Angelina Ngalula, the EABC chairperson, has lauded Equity Bank “for coming to the rescue with a nearly $6bn credit package for East African SMEs to revive their businesses.
She issued an appeal for SMEs to take up the credit opportunity, which is part of an ambitious roadmap to create a borderless East Africa to boost the trade cycle.
EABC had lately engaged the Equity Bank Group, with executive director Dr James Mwangi visiting Arusha to deliberate on how the EAC private sector can cooperate with the regional bank in spurring businesses.
EABC was seeking to engage other groups in the financial service industry to support the private sector, smarting from the effects of the pandemic, climate change and the ongoing conflict in Eastern Europe.
EABC was also working to engage the partner states on policy issues with a view to accelerating the removal of trade barriers to facilitate the seamless flow of goods and services trade in the region.
With seven partner states of Burundi, DR Congo, Rwanda, Kenya, South Sudan, Tanzania and Uganda, the East African Community (EAC) is an emerging common market of nearly 300m people, with a combined GDP of about $305.3bn.
It offers crucial opportunities for business and investment, the lobby group leader noted, the first lady to steer the EABC as board chairperson, unveiling a package of steps to recoup business activity hobbled by the pandemic outbreak.
“Our immediate effort is to support business recovery from the worst of pandemic effects as part of a wider strategy to help East African economies grow by leaps and bounds, she stated.
It was high time the EAC partner states did away with nationalistic policies and think more of the region for the trading bloc to compete with other regional economic communities (RECs), she asserted.
Transport and logistics are also high on the EABC agenda, as a major challenge impacting the region in terms of trade costs, which experts deem to be extremely high.
“Transporting a container from Europe to Tanzania is cheaper than ferrying it to another East African country,” she said, pointing out that the road toll alone can cost up to 4m/- ($1,739) while a truck hauling goods to DRC from the port of Dar es Salaam takes up to 50 days to return.
“All these contribute to the high cost of doing business as well as of goods.
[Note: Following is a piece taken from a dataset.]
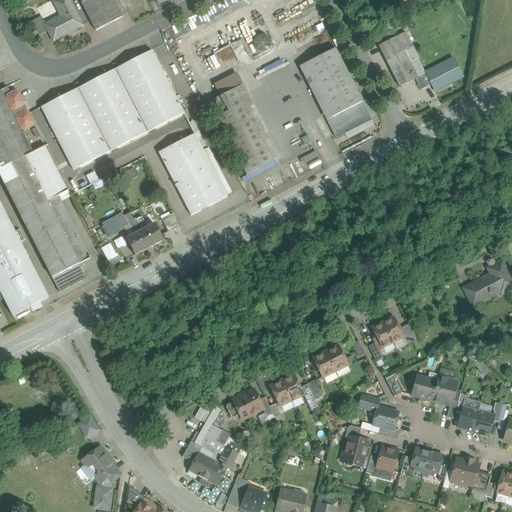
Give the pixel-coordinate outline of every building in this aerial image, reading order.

We must work on these challenges,” she stated, noting similarly that for the EAC to be competitive the high transport and logistics costs must be addressed right away.
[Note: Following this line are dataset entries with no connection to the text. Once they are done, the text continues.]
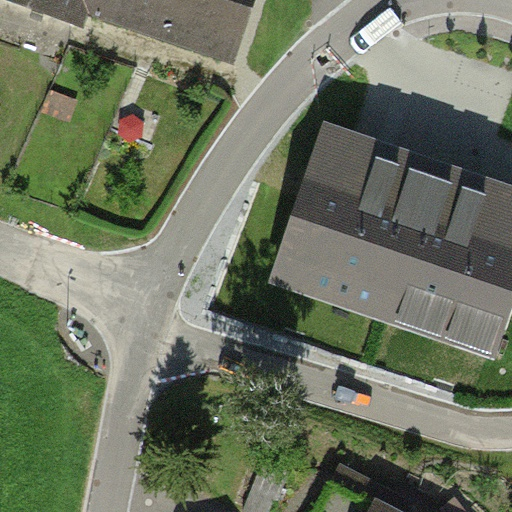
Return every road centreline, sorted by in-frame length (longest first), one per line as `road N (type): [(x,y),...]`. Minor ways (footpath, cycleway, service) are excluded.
road 1 (residential): [(398,0),(376,9),(278,99),(209,188),(145,316)]
road 2 (residential): [(145,316),(187,341),(468,432),(511,431)]
road 3 (unclassified): [(145,316),(107,511)]
road 4 (residential): [(145,316),(0,250)]
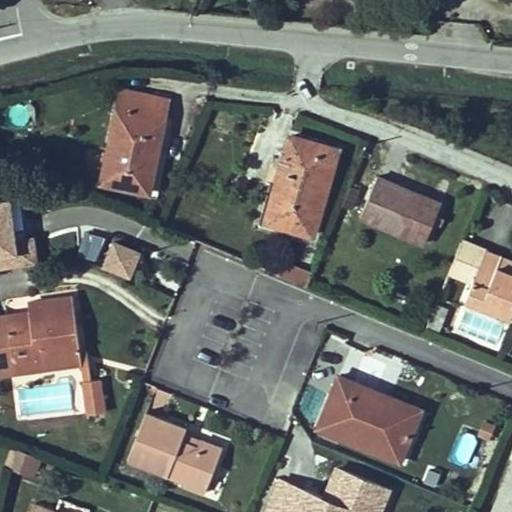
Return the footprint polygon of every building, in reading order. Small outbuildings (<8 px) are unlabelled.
[(120,89),(101,181),(149,191),(154,166),(148,164),(158,117),(164,118),(168,99),(120,89)] [(158,117),(148,164),(154,166),(164,118),(158,117)] [(282,175),(268,222),(312,234),(336,149),(290,136),(278,174),(282,175)] [(376,176),(359,216),(423,243),(432,221),(435,215),(440,202),(376,176)] [(0,264),(38,259),(33,228),(16,231),(10,190),(0,191),(0,264)] [(442,218),(435,215),(432,221),(439,223),(442,218)] [(83,229),(79,254),(98,257),(102,231),(83,229)] [(110,234),(99,264),(129,276),(141,246),(110,234)] [(511,311),(511,272),(497,266),(501,255),(462,239),(448,272),(472,281),(464,297),(510,316),(511,311)] [(511,259),(501,255),(497,266),(511,272),(511,259)] [(278,274),(308,285),(313,273),(283,262),(278,274)] [(73,296),(28,302),(30,312),(31,319),(0,323),(0,372),(48,366),(45,344),(80,339),(73,296)] [(433,302),(428,323),(441,326),(446,304),(433,302)] [(0,323),(31,319),(30,312),(0,316),(0,323)] [(48,366),(83,361),(81,353),(80,339),(45,344),(48,366)] [(91,352),(81,353),(83,361),(92,360),(91,352)] [(83,361),(87,390),(105,388),(103,378),(95,380),(92,360),(83,361)] [(339,375),(317,427),(400,461),(418,417),(373,398),(376,390),(339,375)] [(109,412),(105,388),(87,390),(91,415),(109,412)] [(376,390),(373,398),(418,417),(421,409),(376,390)] [(198,446),(181,439),(184,432),(186,427),(146,411),(127,458),(183,480),(182,483),(204,492),(222,446),(201,438),(198,446)] [(465,461),(477,434),(463,428),(452,455),(465,461)] [(198,446),(201,438),(184,432),(181,439),(198,446)] [(37,456),(11,447),(4,464),(31,473),(37,456)] [(511,511),(511,464),(491,511),(511,511)]
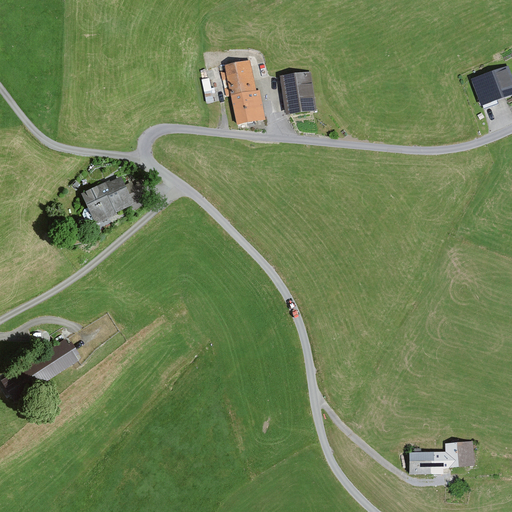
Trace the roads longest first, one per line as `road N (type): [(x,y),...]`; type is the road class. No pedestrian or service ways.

Another EABC priority is to ensure that ports, one stop border posts and inland container depots are efficient in terms of facilitating trade while taking up the issue of standards as well as sanitary and phytosanitary (SPS) requirements, as they are critical in facilitating trade across the region.
While standards are crucial in ensuring products meet quality benchmarks, they ought not to be used as a non-tariff barrier but for supporting the growth of intra-regional trade, she further noted.
The EABC leader underlined her intention to bring the various bureaus of standards together to enhance communication, bring standards requirements into harmony, by first ensuring conformity assessment and critical standards infrastructure.
She also praised the reopening of the Gatuna-Katuna border between Rwanda and Uganda, emphasizing that through public-private dialogue the region can achieve a win-win trade situation.
The African Continental Free Trade Area (AfCFTA) is a game changer, she stated, noting the recent launching of the tripartite COMESA-SADC-EABC business council in Kigali.
The palaver is meant to address the daunting challenges of non-tariff barriers, standards and logistics, along with sharing vital trade-related information and trade finance, she added.